There are many leading phrases, and many trailing phrases. The phrases are short. There are a maximum of 6 words in these phrases, and most have 3 words. Not all sample utterances have both a leading and trailing phrase. There are 100+ sample utterances with these combinations.

I'm wondering if we should create new slot values of {leading phrase} and {trailing phrase}. Then populate each of them with the respective phrases that are currently in the sample utterances. Then change the sample utterances from the current 100+ to only these 4:

{main slot}

{leading phrase} {main slot}

{main slot} {trailing phrase}

{leading phrase} {main slot} {trailing phrase}

I think we'll get better logging this way, and it seems cleaner. But I am nervous about it. What is the expected impact to the accuracy of the NLU for making this change to both platforms? Better? Worse? What is the best practice recommendation for this with ASK? What is the best practice recommendation for DialogFlow?


@Nick - Thanks for the answer below. Let me paraphrase and see if I understand - if entities are used exclusively, the impact is:

1) if the user speaks an exact match for a combination of known entities, recognition can be better.

2) if a user speaks a phrase that does not match known entities, the intent won't be matched as strongly compared to the same situation when entities are not used. This could result in the intent not being selected.

Is this correct?

I'm not sure about the case where the utterance is not an exact match to the combination of entities, but it is close. Is the result that (compared to when entities are not used) the intent will be matched less frequently? Maybe you can clarify your statement "If the user is going to prefix or suffix a phrase, and it's irrelevant, it will help Dialogflow's ML matching by fuzzy matching the intent based on similar phrases."
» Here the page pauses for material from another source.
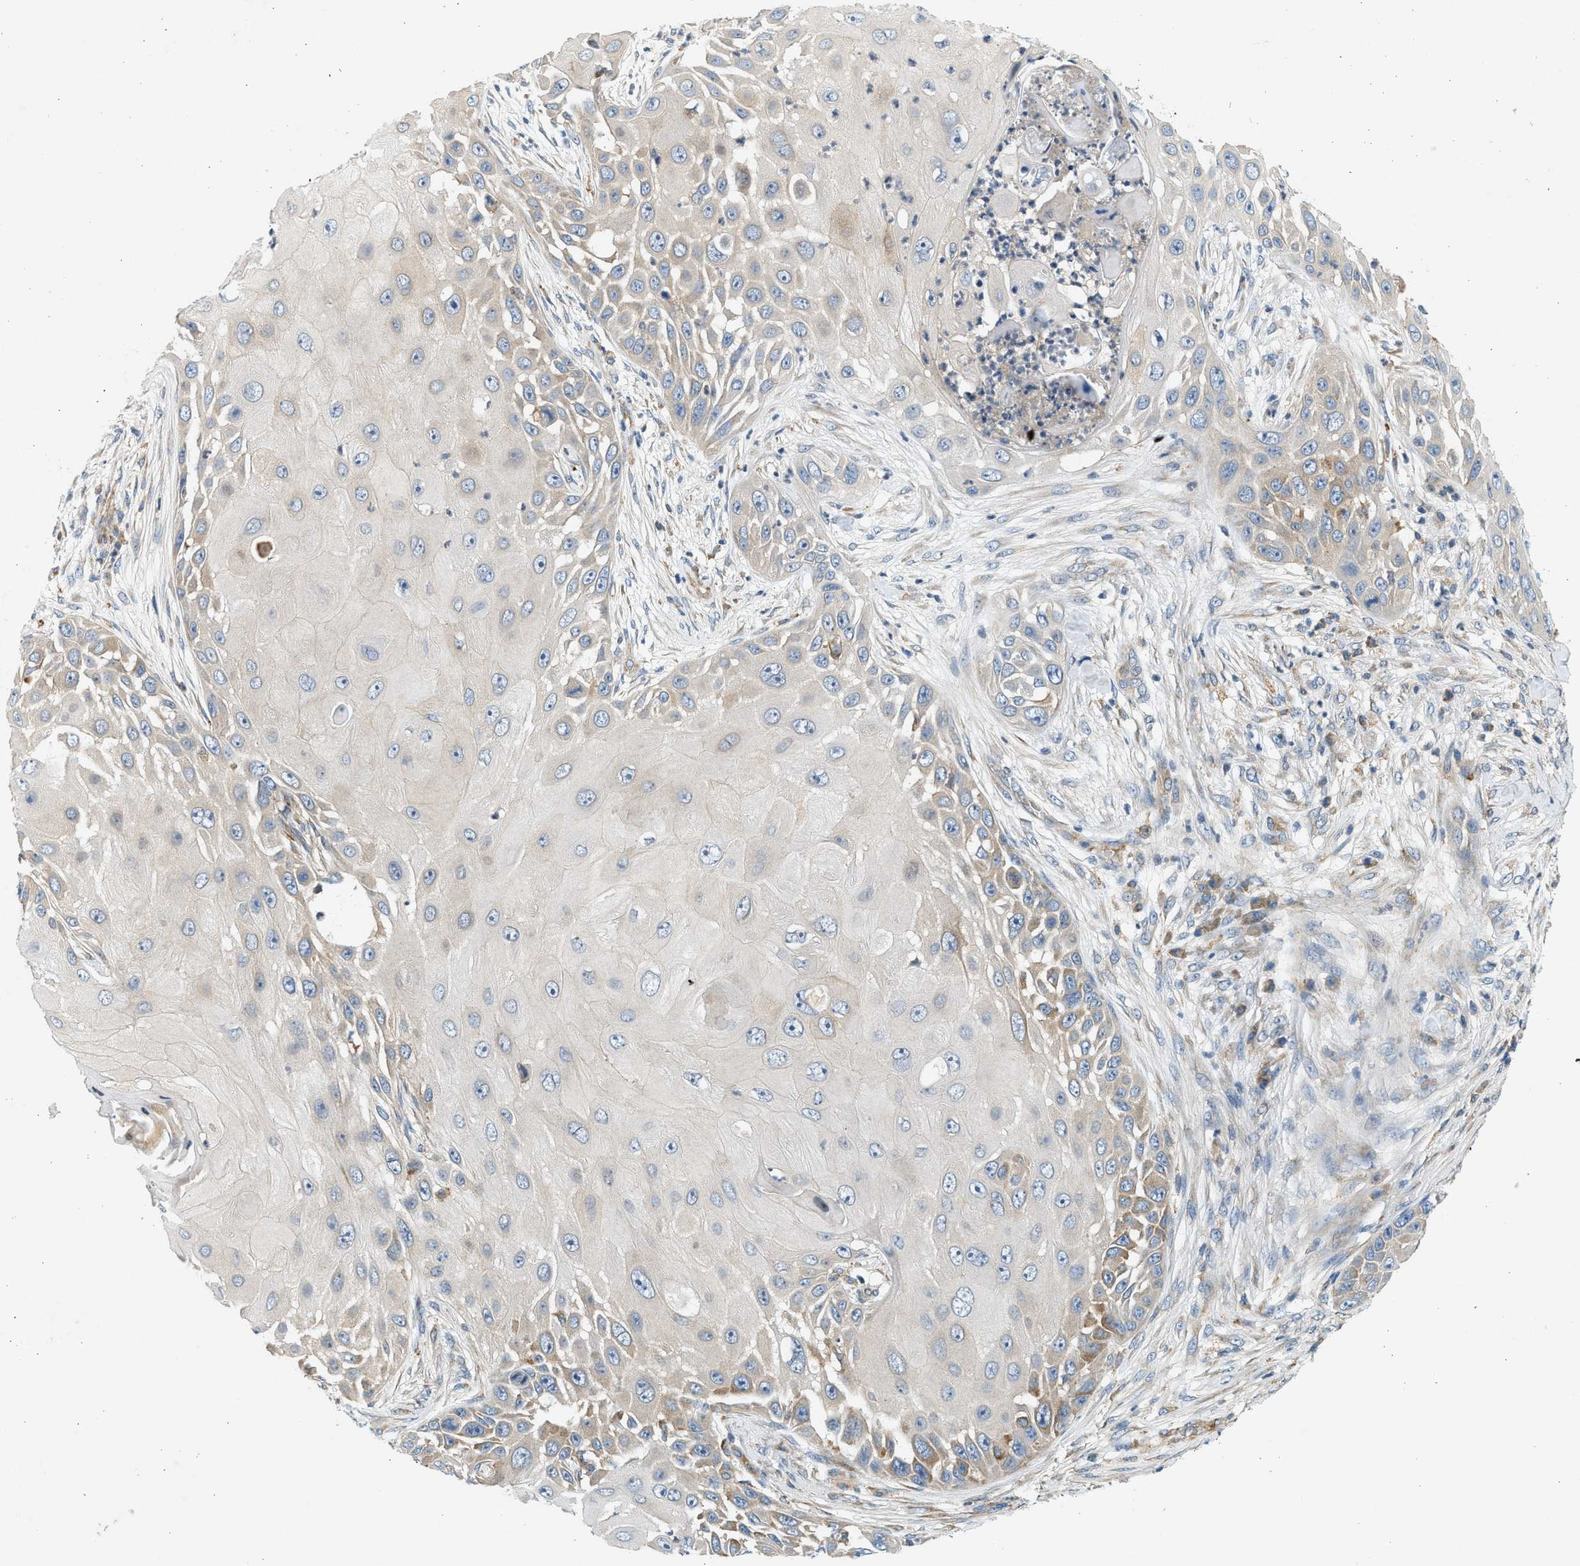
{"staining": {"intensity": "weak", "quantity": "<25%", "location": "cytoplasmic/membranous"}, "tissue": "skin cancer", "cell_type": "Tumor cells", "image_type": "cancer", "snomed": [{"axis": "morphology", "description": "Squamous cell carcinoma, NOS"}, {"axis": "topography", "description": "Skin"}], "caption": "The micrograph reveals no staining of tumor cells in squamous cell carcinoma (skin).", "gene": "KDELR2", "patient": {"sex": "female", "age": 44}}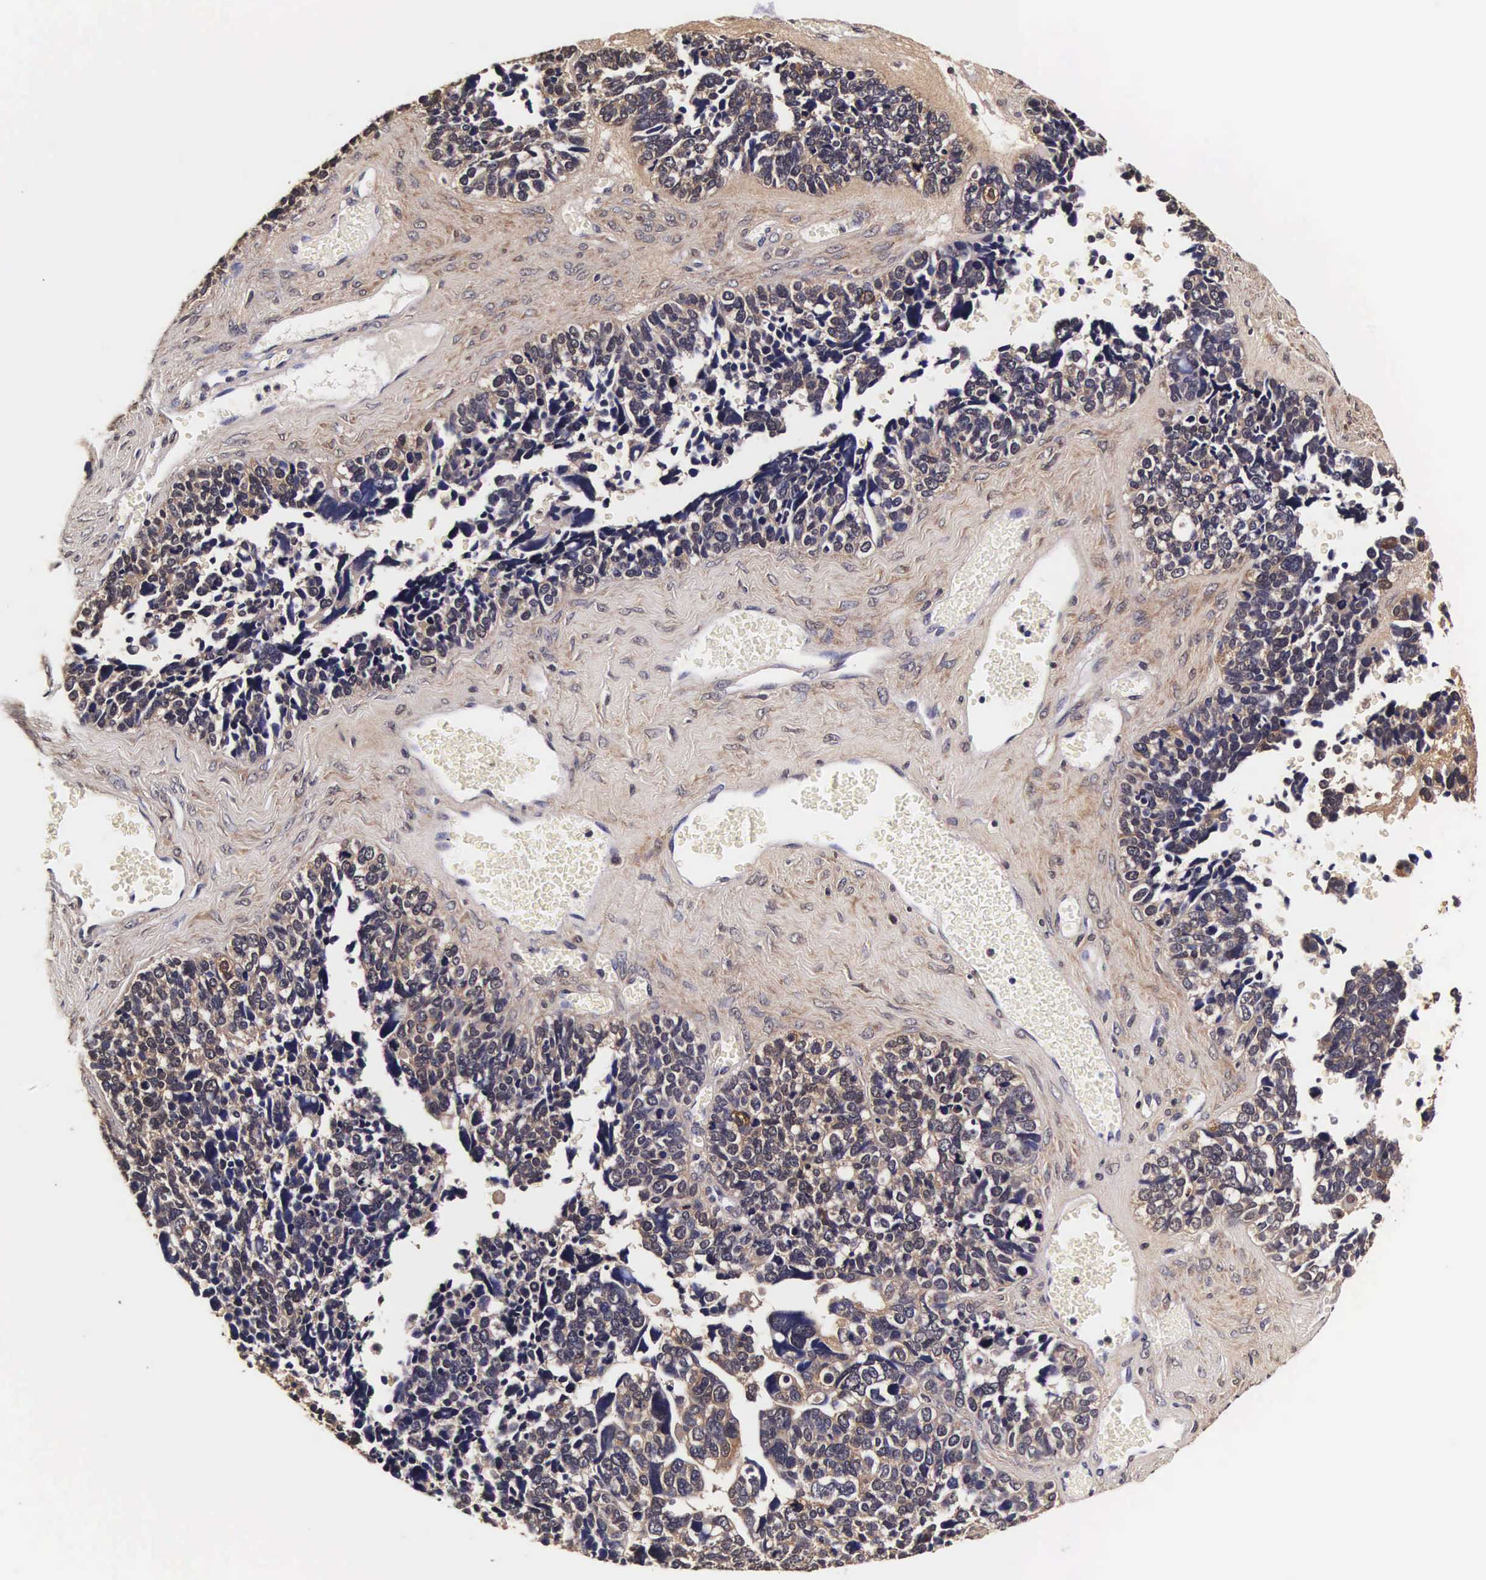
{"staining": {"intensity": "moderate", "quantity": "25%-75%", "location": "cytoplasmic/membranous,nuclear"}, "tissue": "ovarian cancer", "cell_type": "Tumor cells", "image_type": "cancer", "snomed": [{"axis": "morphology", "description": "Cystadenocarcinoma, serous, NOS"}, {"axis": "topography", "description": "Ovary"}], "caption": "An IHC photomicrograph of neoplastic tissue is shown. Protein staining in brown shows moderate cytoplasmic/membranous and nuclear positivity in ovarian cancer (serous cystadenocarcinoma) within tumor cells.", "gene": "TECPR2", "patient": {"sex": "female", "age": 77}}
Maybe an example would be helpful. Let's compare these two training phrases:

'tell me about {main slot} with french fries'

{leading slot} {main slot} {trailing slot}

Where:

{main slot} contains 'hamburger'

{leading slot} contains 'tell me about' but does NOT contain 'tell us about'

{trailing slot} contains 'with french fries'

Now let's say the user utterance is "tell us about hamburger with french fries". Is a match to this intent more or less likely using slots/entities?


Solution

  • If you define everything in entities, it can make it more accurate as Dialogflow will implement some biasing to identify the right entity (or ignore this intent entirely).

    However, using an entity really only needs to be used for vocabulary that you're actually interested in. If the user is going to prefix or suffix a phrase, and it's irrelevant, it will help Dialogflow's ML matching by fuzzy matching the intent based on similar phrases.

    Based on your question, it seems like you actually do care about the phrases to some extent, so using entities could be a good fit, and would be easier to maintain than 100 separate training phrases.